Abstract

9640 Background: We have previously reported significant placebo response in randomized controlled treatment trials for cancer related fatigue (CRF). We conducted a retrospective study to determine the frequency and predictors of response to placebo and nocebo effect in patients with CRF. Methods: We reviewed patients that received placebo in two previous randomized clinical trials conducted by our group and determined the proportion of patients who demonstrated clinical response to fatigue using an increase (ΔFACIT-F score) > 7 from baseline to day 8, and those with nocebo response as those who reported side effects.

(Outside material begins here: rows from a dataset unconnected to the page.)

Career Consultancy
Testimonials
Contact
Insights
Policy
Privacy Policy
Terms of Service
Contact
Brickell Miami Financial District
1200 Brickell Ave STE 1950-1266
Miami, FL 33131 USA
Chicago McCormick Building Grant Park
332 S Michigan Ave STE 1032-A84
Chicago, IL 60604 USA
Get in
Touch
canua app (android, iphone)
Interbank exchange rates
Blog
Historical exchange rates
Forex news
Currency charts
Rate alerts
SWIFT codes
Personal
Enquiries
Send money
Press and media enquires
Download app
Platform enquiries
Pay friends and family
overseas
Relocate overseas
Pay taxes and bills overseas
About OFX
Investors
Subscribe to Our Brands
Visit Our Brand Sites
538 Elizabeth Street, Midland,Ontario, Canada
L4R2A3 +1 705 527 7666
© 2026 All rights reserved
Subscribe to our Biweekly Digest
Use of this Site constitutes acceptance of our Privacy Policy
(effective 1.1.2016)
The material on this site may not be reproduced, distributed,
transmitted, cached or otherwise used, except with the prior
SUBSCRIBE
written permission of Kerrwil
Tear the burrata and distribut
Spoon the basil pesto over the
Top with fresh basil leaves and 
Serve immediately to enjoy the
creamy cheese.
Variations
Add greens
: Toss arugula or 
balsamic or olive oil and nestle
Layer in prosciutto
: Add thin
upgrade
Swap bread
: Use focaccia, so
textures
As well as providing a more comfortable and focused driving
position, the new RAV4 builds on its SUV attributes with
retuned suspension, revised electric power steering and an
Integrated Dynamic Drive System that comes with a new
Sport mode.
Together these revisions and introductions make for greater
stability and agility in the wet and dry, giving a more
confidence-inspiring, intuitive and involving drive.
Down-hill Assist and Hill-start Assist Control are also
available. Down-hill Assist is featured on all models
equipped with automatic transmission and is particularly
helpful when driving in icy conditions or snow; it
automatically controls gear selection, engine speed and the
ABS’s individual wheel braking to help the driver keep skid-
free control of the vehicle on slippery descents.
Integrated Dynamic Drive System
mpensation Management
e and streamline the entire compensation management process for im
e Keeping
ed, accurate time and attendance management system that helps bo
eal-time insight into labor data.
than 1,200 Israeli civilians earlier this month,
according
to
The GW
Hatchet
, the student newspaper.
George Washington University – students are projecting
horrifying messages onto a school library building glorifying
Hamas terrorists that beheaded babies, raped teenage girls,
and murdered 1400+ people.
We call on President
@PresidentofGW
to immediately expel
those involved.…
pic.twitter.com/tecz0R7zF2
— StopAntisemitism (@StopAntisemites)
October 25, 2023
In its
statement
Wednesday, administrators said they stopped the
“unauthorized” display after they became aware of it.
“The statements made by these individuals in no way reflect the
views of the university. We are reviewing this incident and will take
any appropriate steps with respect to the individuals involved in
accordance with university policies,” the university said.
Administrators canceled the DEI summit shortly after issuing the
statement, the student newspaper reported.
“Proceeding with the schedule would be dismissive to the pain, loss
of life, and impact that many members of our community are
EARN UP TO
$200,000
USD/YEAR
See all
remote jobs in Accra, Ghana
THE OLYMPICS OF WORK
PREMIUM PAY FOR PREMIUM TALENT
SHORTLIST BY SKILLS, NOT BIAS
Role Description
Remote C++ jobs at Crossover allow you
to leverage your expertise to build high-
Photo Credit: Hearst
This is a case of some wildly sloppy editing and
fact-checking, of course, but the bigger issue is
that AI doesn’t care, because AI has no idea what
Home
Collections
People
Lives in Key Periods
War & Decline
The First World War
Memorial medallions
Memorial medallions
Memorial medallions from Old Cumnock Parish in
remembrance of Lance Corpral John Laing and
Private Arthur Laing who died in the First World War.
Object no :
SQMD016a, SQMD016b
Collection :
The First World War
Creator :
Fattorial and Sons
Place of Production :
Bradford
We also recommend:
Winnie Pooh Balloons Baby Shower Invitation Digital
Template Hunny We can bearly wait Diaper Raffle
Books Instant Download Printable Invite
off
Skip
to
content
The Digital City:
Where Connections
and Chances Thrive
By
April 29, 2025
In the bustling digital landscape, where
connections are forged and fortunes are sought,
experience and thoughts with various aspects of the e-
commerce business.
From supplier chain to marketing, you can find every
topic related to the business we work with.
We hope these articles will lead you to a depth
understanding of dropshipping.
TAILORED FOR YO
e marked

Baseline patient characteristics and symptoms recorded from the Edmonton Symptom Assessment Scale (ESAS) were analyzed to determine their association with placebo and nocebo effects. Results: A total of 105 advanced cancer patients received placebo. 59 (56%) patients responded to placebo (median Δ FACIT-F score of 22). Worse baseline anxiety and well-being subscale score (univariate) and well-being (multivariate, MR) were significantly associated with placebo response. Common side effects reported were insomnia (79%), anorexia (53%), nausea (38%) and restlessness (34%). MR analysis showed that worse baseline (ESAS) sleep, appetite, nausea, and restless are associated with increased reporting of these side effects ( Table ). Conclusions: Nearly half of advanced cancer patients enrolled in the fatigue trials responded to placebo. Worse physical well-being score was associated with placebo response. Patients experiencing specific symptoms at baseline were more likely to report these as side effects of the medication. These findings should be considered in fatigue clinical trial design. [Table: see text] No significant financial relationships to disclose.